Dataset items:
------------

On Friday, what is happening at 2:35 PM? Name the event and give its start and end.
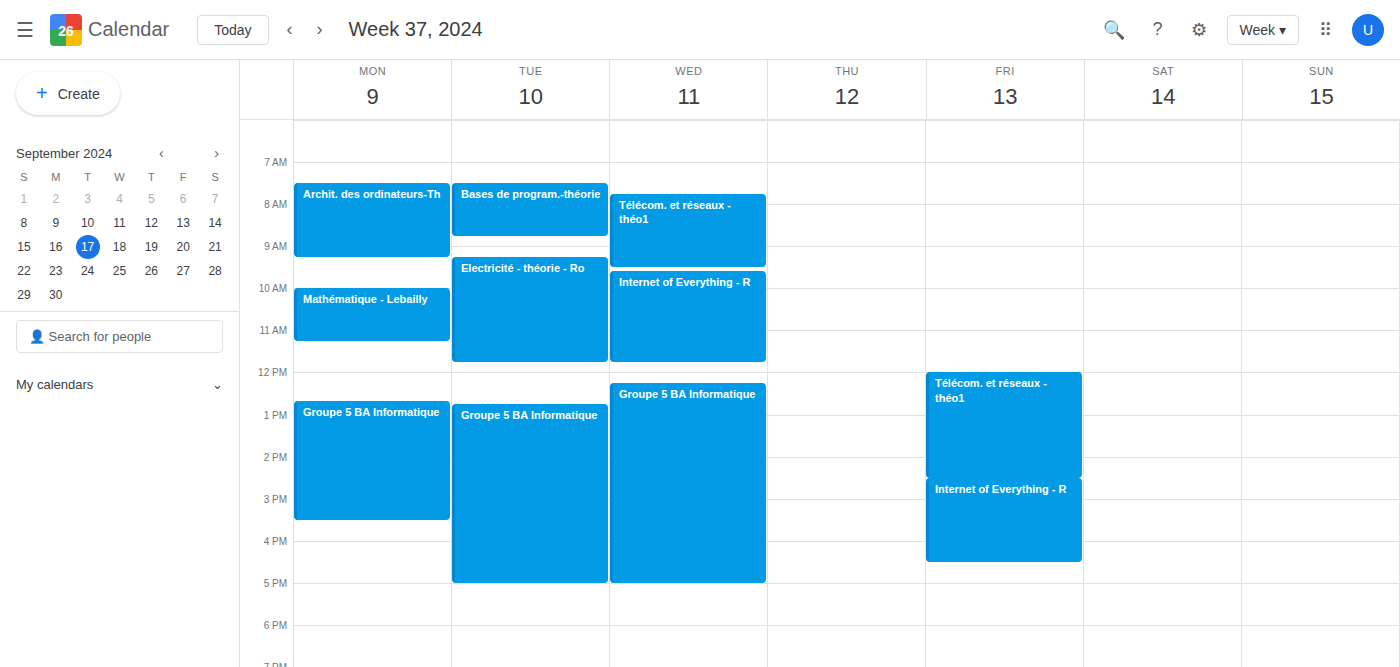
"Internet of Everything - R", 2:30 PM to 4:30 PM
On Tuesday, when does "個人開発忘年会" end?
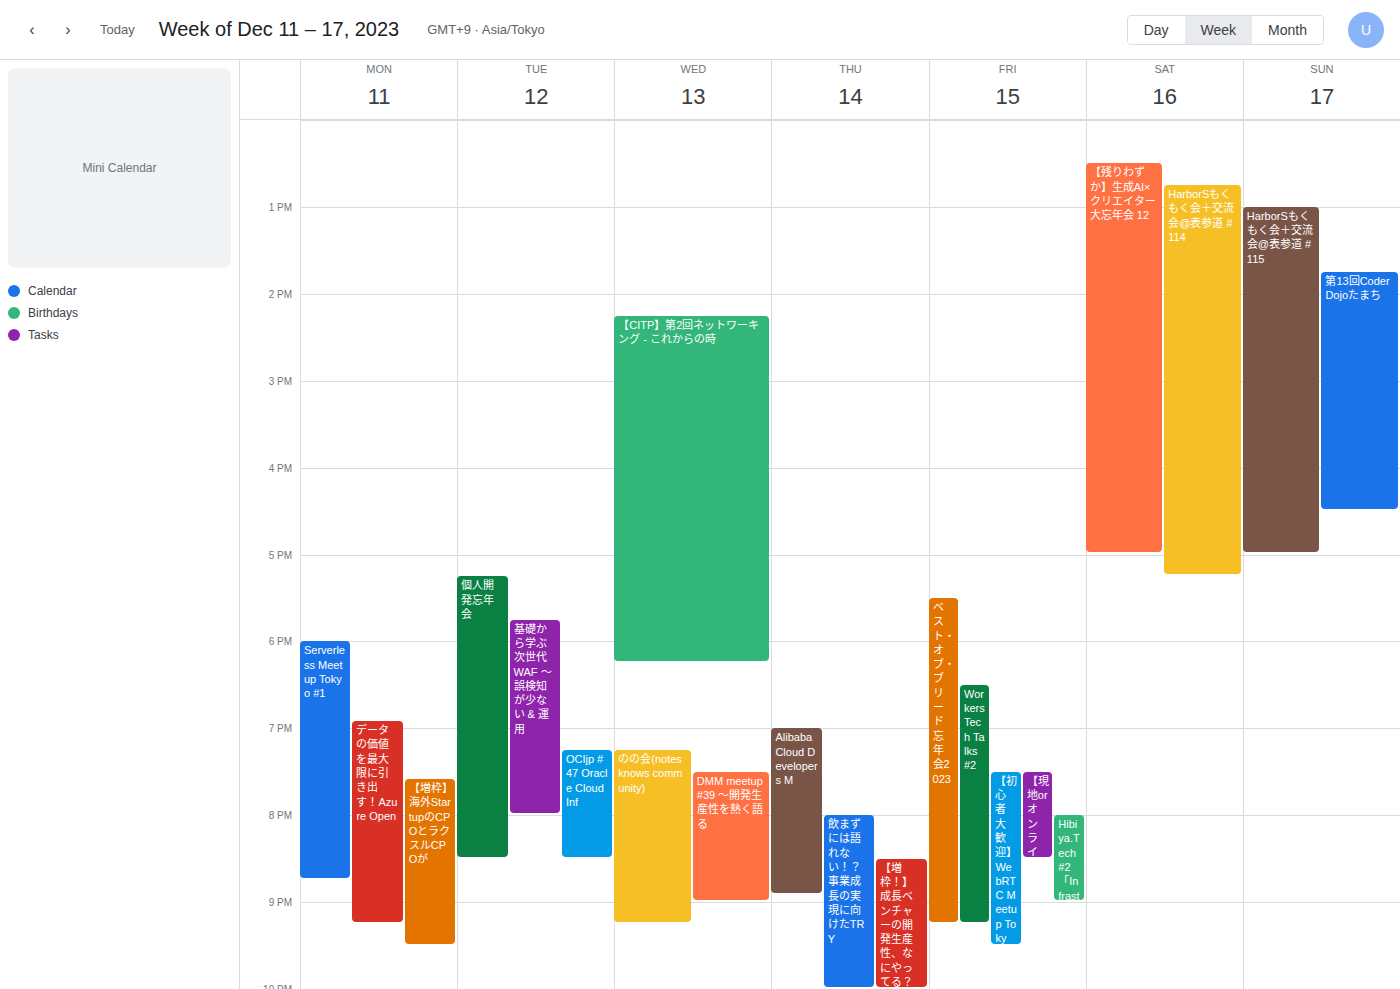
8:30 PM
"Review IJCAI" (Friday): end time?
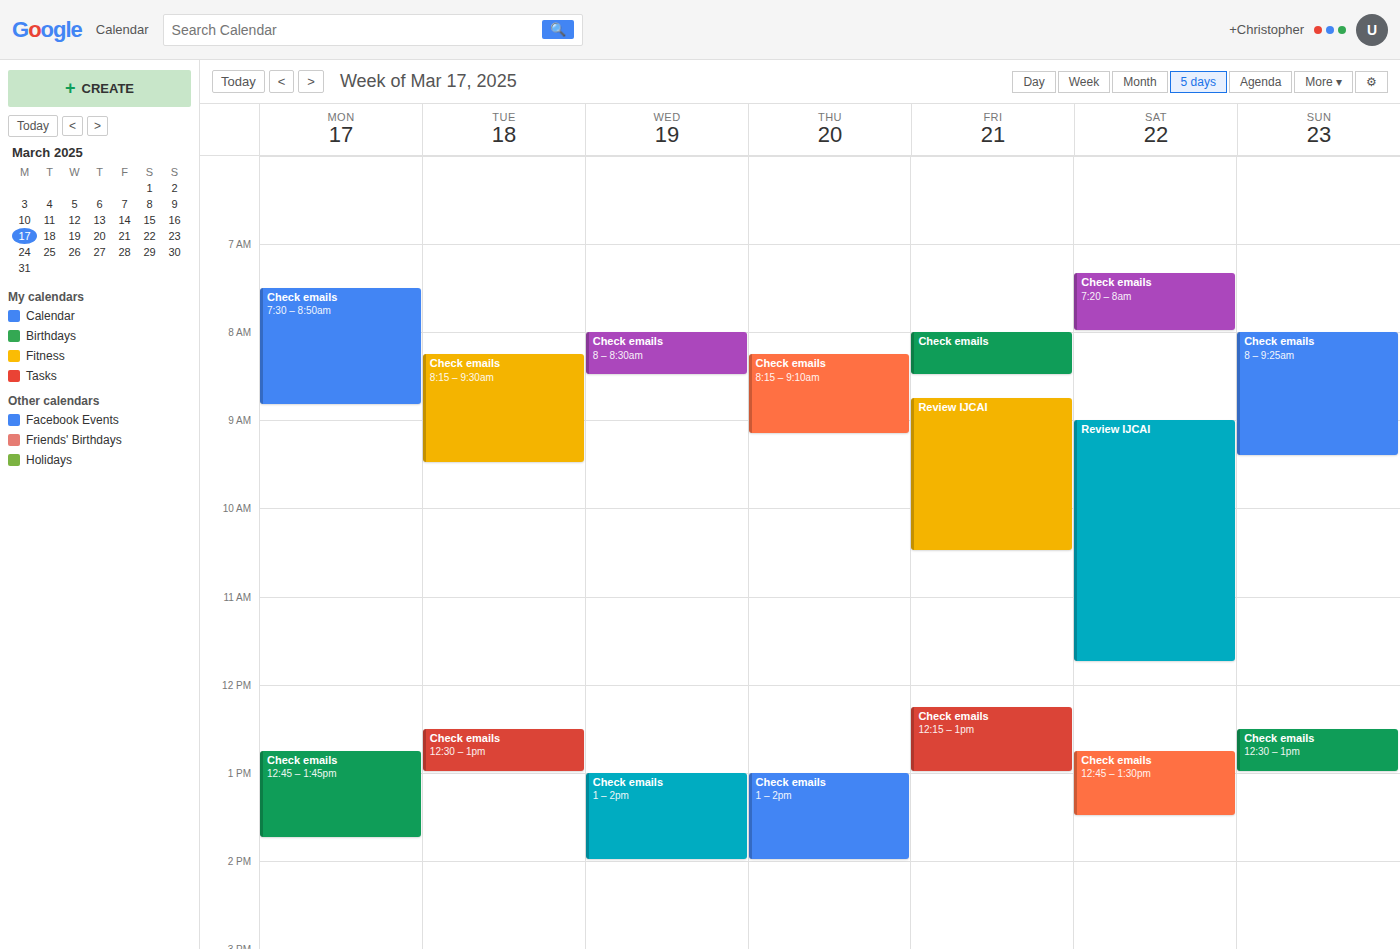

------------

(WHAT TO WORK ON)
Present each line of the material above as a numbered list, skipping blank lines and leaving out the pictures.

(COMPLETE ANSWER)
1. On Friday, what is happening at 2:35 PM? Name the event and give its start and end.
2. "Internet of Everything - R", 2:30 PM to 4:30 PM
3. On Tuesday, when does "個人開発忘年会" end?
4. 8:30 PM
5. "Review IJCAI" (Friday): end time?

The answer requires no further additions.